Beschreibung
In Europa erfand man sich aus den bruchstückhaften Informationen über China seit den ersten Berichten der Jesuiten zunächst das utopische Bild eines aufgeklärten Staates, das man in spielerischer Weise in die eigene Welt - meist als Architektur-Chinoiserie oder als mit chinesischen Papierbildern tapezierte Räume - integrierte. Dort spielte man sozusagen China. Am Ende des 18. und Beginn des 19. Jahrhunderts lösten Übersetzungen originaler chinesischer Literatur die im Westen erfundenen chinesischen" Geschichten ab. Goethe, Heine und Rückert waren fasziniert von der Zierlichkeit" (Goethe) dieser literarischen Welt. Der Kolonialismus führte zu einem vollständigen Wandel der Wahrnehmung Chinas und der Chinesen. Die Vorstellung von ihrer besonderen Grausamkeit wurde populär und endete im Slogan von der gelben Gefahr. Das hinderte jedoch nicht, dass sich während dieser Auseinandersetzungen, vor allem vermittelt über Japan und die begeisterte Aufnahme japanischer Kunst im Europa der zweiten Hälfte des Jahrhunderts, eine neue Wissenschaft - die Sinologie - und damit auch die Wertschätzung der bis dahin unbekannten Malerei der Gelehrten" und ihrer Kunsttheorie zu etablieren begann.

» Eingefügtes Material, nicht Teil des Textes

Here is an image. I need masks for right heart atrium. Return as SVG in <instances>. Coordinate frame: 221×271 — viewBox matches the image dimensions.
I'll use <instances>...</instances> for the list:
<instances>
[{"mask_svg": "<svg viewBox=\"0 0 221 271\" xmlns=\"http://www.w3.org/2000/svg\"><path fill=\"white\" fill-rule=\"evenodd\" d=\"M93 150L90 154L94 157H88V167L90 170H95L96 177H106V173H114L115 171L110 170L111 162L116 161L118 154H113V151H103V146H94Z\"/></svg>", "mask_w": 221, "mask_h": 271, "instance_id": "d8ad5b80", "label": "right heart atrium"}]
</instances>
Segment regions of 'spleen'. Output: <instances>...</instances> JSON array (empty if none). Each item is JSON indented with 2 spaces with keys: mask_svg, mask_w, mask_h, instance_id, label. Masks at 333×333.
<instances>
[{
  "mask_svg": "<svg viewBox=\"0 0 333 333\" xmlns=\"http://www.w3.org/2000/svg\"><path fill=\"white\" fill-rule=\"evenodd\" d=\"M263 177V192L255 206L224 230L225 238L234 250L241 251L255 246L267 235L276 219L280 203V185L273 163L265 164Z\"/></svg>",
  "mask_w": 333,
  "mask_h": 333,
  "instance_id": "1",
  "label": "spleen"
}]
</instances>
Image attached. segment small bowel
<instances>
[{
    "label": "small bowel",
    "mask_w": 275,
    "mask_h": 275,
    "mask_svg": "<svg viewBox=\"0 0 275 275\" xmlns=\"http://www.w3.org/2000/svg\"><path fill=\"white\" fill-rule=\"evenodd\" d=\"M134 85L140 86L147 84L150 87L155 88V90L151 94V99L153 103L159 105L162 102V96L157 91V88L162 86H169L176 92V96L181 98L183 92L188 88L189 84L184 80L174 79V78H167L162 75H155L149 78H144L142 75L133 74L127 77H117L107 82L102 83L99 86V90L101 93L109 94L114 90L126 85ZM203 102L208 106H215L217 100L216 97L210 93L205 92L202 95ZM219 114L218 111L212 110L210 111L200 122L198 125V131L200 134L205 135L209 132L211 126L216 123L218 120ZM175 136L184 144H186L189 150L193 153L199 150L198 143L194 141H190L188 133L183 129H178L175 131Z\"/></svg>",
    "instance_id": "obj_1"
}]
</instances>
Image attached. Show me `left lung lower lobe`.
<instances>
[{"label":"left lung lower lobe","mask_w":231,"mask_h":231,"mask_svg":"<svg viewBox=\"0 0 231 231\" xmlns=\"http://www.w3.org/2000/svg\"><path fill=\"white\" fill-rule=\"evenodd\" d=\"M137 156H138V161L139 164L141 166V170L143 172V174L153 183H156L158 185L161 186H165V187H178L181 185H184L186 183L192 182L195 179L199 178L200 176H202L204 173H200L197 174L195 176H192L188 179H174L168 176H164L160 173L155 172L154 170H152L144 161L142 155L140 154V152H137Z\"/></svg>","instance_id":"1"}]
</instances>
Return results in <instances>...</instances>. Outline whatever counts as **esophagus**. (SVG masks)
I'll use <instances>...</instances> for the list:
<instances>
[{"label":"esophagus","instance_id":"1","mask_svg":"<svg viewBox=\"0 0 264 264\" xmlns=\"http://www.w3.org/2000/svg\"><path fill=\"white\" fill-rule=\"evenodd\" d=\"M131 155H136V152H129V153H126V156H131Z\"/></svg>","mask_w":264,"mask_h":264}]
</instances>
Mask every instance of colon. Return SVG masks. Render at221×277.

Vom europäischen Blick auf China, den vielfältigen Beziehungen Europas zu China und Missverständnissen, den auf Bildwelten gegründeten Narrativen und dem Spiel Europas mit einem fiktiven China handelt das letzte große Buch von Hans Holländer.
Autorenportrait
Hans Holländer (1932 -2017) war einer der profiliertesten Kunsthistoriker Deutschlands. Holländer begann sein Studium 1952 in den Fächern Physik und Mathematik in Hamburg war zwischenzeitig Bergarbeiter in Castrop-Rauxel, wo er es bis zum Lehrhauer brachte, und wurde in Tübingen nach seinem Studium sein Studium in den Fächern Kunstgeschichte, Philosophie und Archäologie 1959 wurde er in Tübingen mit einer Arbeit über Das romanische Tympanon" promoviert. Ab 1961 Assistent am Kunsthistorischen Institut in Tübingen, 1964 Habilitation mit einer Arbeit über Mittelalterliche Evangelistenbilder", Holländer erhielt eine Dozentur für das Fach Kunstgeschichte. 1971 erfolgte sein Ruf auf den Lehrstuhl für Kunstgeschichte an der RWTH Aachen, den er bis zu seiner Emeritierung 1997 innehatte. Durch Vorträge, Gutachten und Mitwirkung bei Ausstellungen war Holländer über viele Jahre hinweg der Universität für angewandte Kunst Wien sehr verpflichtet. Schwerpunkte seiner Forschungen und Publikationen: Bücher und Aufsätze zum Frühen Mittelalter, zum Thema Kunstkammer und zum Manierismus, zum Thema Augenblick und Zeitpunkt, zum Surrealismus und zum Phantastischen, zur Anderen Seite der Moderne, zu Hieronymus Bosch, Leonardo da Vinci, Piranesi, Francisco Goya, Rudolf Hausner, Paul Wunderlich und zur Geschichte und Theorie des Spiels. Ernst Strouhal, ao. Univ.-Prof. an der Universität für angewandte Kunst Wien (Abt. f. Kulturwissenschaften); Lektor an der Technischen Universität Wien u. an der Universität für darstellende Kunst Autor, Publizist, Mitarbeit bei vielen Ausstellungen. 2010 Österr. Staatspreis für Kulturpublizistik. Zuletzt u. a. in Buchform erschienen: Arnold Schönberg - Spiele, Konstruktionen, Bricolagen (2004); Rare Künste. Zur Kultur- und Mediengeschichte der Zauberkunst (2008, gem. mit B. Felderer); Umweg nach Buckow. Bildunterschriften (2009); Spiel und Bürgerlichkeit. (2010, Hrsg. gem. mit U. Schädler); Das Spiel und seine Grenzen (2010; Hrsg. gem. mit M. Fuchs); Spiele der Stadt. Glück, Gewinn und Zeitvertreib (2012, Hrsg. gem. mit M. Zollinger, B. Felderer); Im Zoo der imaginären Tiere. Vom Projekt einer ästhetischen Menagerie (2012); Marcel Duchamp / Vitali Halberstadt (2013); Die Welt im Spiel. Atlas der spielbaren Landkarten (2015); Agon und Ares. Der Krieg und die Spiele (Hrsg., 2016); Böse Briefe. Eine Geschichte des Drohens und Erpressens (gem. mit C. Winder, 2017).